A hackathon is the human equivalent of the reaction deep in the heart of a nuclear reactor. You bring the right people together for a moment and an explosion in innovation and creativity results.
On 5-6 December, the Stockholm Resilience Centre hosted its first hackathon, Switched on Nature. For 48 hours, researchers, computer programmers, app developers, industrial designers and entrepreneurs gathered to develop digital solutions to the challenge of long-term urban sustainability.
Hackathons originated in the world of technology startups as a way for employees to take time off from their everyday job to code and develop new ideas. Apply this formula to science and you turn the idea of co-design on its head.
Instead of bringing together scientists and stakeholders around a research question, the hackathon pushed researchers to identify the challenges and pushed innovators to find solutions.
“We wanted to create an event that was fun, creative and multidisciplinary in its deepest meaning,” said political scientist Victor Galaz, one of the organizers.
“We wanted to bring in new creative communities to look at solutions from the perspective of resilience, ecosystem stewardship and social-ecological innovation.”
The Stockholm hackathon generated an intense burst of ideas, for example a neat proposal from one group to pit cities against one another in a race to reduce emissions. But it also succeeded in turning on a whole new community of app developers and start-up entrepreneurs to ideas relating to resilience and global sustainability.
“I see this kind of community building and interdisciplinary collaboration as really key to what Future Earth is all about,” said co-organizer Per Olsson, also from the Stockholm Resilience Centre, who is currently working with Future Earth Science Committee Co-Chair Melissa Leach on Future Earth’s transformation to sustainability theme.
The event kicked off with a wide-ranging “Intelligence Briefing” which set the scene, and described the challenge. Centre director Johan Rockström outlined the Anthropocene, planetary boundaries and the new responsibility humanity has for the Earth system. NASA scientist Michael Flynn discussed life support systems for the journey to Mars and Earth’s own “life support system”. Then experts from Spotify, MIT Media Lab and Google discussed digital innovation and design. Several start-up entrepreneurs explained how they went from idea to development to launch. Finally, Thomas Elmqvist, professor in systems ecology and urbanisation specialist from the centre, and others outlined urbanisation trends and the opportunities for sustainability.

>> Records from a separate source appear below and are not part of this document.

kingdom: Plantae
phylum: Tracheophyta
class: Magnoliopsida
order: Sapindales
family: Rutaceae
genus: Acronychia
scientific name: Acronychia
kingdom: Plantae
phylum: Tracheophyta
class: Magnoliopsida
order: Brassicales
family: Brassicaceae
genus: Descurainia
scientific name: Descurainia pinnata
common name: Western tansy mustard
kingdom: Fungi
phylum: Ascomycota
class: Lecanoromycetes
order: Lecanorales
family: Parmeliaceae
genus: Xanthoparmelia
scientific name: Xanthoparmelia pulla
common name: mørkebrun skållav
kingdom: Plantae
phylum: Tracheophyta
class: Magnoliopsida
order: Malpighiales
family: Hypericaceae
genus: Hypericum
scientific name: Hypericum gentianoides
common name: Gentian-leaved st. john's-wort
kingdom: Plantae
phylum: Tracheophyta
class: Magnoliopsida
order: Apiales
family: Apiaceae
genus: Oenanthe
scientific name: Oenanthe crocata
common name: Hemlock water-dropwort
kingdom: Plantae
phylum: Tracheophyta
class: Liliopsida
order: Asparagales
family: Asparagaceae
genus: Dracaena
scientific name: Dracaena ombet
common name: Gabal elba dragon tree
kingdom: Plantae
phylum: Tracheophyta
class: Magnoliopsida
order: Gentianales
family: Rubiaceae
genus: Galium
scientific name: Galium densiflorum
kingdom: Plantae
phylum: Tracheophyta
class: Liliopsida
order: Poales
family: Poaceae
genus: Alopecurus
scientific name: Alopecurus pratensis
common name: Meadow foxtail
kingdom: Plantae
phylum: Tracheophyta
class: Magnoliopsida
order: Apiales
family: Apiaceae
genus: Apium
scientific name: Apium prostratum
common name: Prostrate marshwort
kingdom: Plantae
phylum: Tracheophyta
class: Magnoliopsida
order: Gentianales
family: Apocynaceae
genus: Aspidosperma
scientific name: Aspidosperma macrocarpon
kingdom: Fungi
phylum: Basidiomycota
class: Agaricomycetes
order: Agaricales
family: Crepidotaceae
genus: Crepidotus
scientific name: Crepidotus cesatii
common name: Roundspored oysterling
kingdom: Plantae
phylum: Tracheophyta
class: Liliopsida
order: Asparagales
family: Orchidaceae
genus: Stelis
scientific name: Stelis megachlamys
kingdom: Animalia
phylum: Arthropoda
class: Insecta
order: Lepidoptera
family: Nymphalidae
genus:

The group broke into small teams and worked for the next 36 hours to develop ideas. Come 5pm on Friday, about eight ideas were presented, some grand in scale and ambition, some much smaller. One team proposed an app that helps people make sustainable energy choices by showing the periods when their energy supply is predominantly from renewables. Drawing down energy production data in real time, the app would allow you to plan your heavy energy consumption – using a washing machine for example – to coincide with renewables making a large contribution to energy supply. The team presented some preliminary design ideas for the app.
A second team had a stroke of genius with an idea for an app for children’s pocket money. The app would identify household chores which, once completed by a child, would result in pocket money accumulation. So-far-so-so. Here’s the genius bit: children can earn extra money if they can actively reduce household expenditure for example by switching off unnecessary lights or coming up with new ways to reduce, reuse or recycle.
The hackathon is part of a new initiative within the Stockholm Resilience Centre called Shift. Shift was set up by a group made up of entrepreneurs and researchers and communicators based at the centre.